We finally got Issue Four of Chickenpinata online. We’re always a little more behind on things than we’d like, but this time (computer issues aside–don’t get me started on that) I had problems with several of the people that we sent acceptances to.
There were three who did not respond when we sent the congratulations announcement–we always send an e-mail acceptance and ask for the poet to confirm that the poem was still available to be published. This time three people did not respond. And this was really irritating because I’d already created their pages in the program and set up the links. And while it’s not hard work, I’m slow at it, so I was disappointed that I had invested the time, only to have to withdraw their poems from the issue.
More than disappointed, I’m really puzzled. I realize Chickenpinata is a small venue, but a publication is a publication, right? Why go to the effort to submit work to a journal if you don’t care if it gets accepted or not? If these three people had their poems accepted elsewhere, why not just let us know? We’ve had people withdraw submissions from us before, and sure it’s a little irksome, but it’s no big deal. It just doesn’t make any sense to me, not to respond to a journal they sent work to, and that wanted that work.
Whatever, I guess. People are weird.
As for my own writing… I need to get back to it. I don’t have anything really to write about lately, though. I need to think of an organizing theme, or a “gimmick,” now that I have to start on book 2.

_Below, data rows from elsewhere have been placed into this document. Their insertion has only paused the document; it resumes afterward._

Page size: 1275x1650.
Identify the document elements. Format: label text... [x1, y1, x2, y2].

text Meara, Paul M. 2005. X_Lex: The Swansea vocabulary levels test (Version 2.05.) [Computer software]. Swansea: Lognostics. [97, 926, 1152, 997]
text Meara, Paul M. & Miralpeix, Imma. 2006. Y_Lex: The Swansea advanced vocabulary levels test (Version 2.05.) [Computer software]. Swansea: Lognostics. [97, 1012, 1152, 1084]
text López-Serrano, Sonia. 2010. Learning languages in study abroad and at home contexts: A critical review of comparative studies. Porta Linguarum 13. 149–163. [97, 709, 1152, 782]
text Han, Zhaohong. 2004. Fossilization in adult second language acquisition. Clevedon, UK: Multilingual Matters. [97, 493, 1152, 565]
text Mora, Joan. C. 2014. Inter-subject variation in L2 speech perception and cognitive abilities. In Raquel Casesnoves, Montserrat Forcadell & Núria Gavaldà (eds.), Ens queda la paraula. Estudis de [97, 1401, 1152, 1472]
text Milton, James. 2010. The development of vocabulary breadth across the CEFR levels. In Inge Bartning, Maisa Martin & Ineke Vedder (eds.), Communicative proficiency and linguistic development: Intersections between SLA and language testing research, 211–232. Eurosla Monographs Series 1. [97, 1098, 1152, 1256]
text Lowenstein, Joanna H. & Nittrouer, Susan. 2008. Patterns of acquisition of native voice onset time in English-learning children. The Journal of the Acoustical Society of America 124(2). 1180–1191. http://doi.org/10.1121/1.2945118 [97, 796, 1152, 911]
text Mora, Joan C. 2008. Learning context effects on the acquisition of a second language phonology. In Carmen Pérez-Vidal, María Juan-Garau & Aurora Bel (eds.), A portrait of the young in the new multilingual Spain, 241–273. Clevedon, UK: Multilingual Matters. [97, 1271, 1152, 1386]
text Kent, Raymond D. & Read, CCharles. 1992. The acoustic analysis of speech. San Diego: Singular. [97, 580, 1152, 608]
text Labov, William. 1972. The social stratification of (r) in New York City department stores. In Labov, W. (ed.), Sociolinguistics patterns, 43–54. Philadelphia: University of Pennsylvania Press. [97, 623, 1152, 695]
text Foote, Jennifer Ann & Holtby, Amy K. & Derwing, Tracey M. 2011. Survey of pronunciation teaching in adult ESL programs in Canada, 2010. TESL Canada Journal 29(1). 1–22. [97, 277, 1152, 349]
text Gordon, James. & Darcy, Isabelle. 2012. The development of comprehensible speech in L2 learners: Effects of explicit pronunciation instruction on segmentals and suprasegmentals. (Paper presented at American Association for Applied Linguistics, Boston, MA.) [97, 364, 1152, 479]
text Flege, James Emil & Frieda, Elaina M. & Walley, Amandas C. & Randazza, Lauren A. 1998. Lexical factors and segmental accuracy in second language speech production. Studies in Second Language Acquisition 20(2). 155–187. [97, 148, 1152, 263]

Someone, please! Send me an idea! I’m feeling all empty-ish and blah.
I’m thinking of this b/c of another blog post I read about an article in the Boston Globe: how about a series of poems that crack open clichés to their meaty origins? Use or discard at your leisure… 🙂
Suggestions for titles: Up to No Good, Mischief; another category– Geographies (not a snappy title but perhaps a working title to hold a few poems together and get rolling).
Time to get your rocks off.
Regarding Pinata 4, a very nice issue. As for those who wandered off, your inconvenience, but ultimately their loss. In the words of Olivia, “Rudesby, be gone.”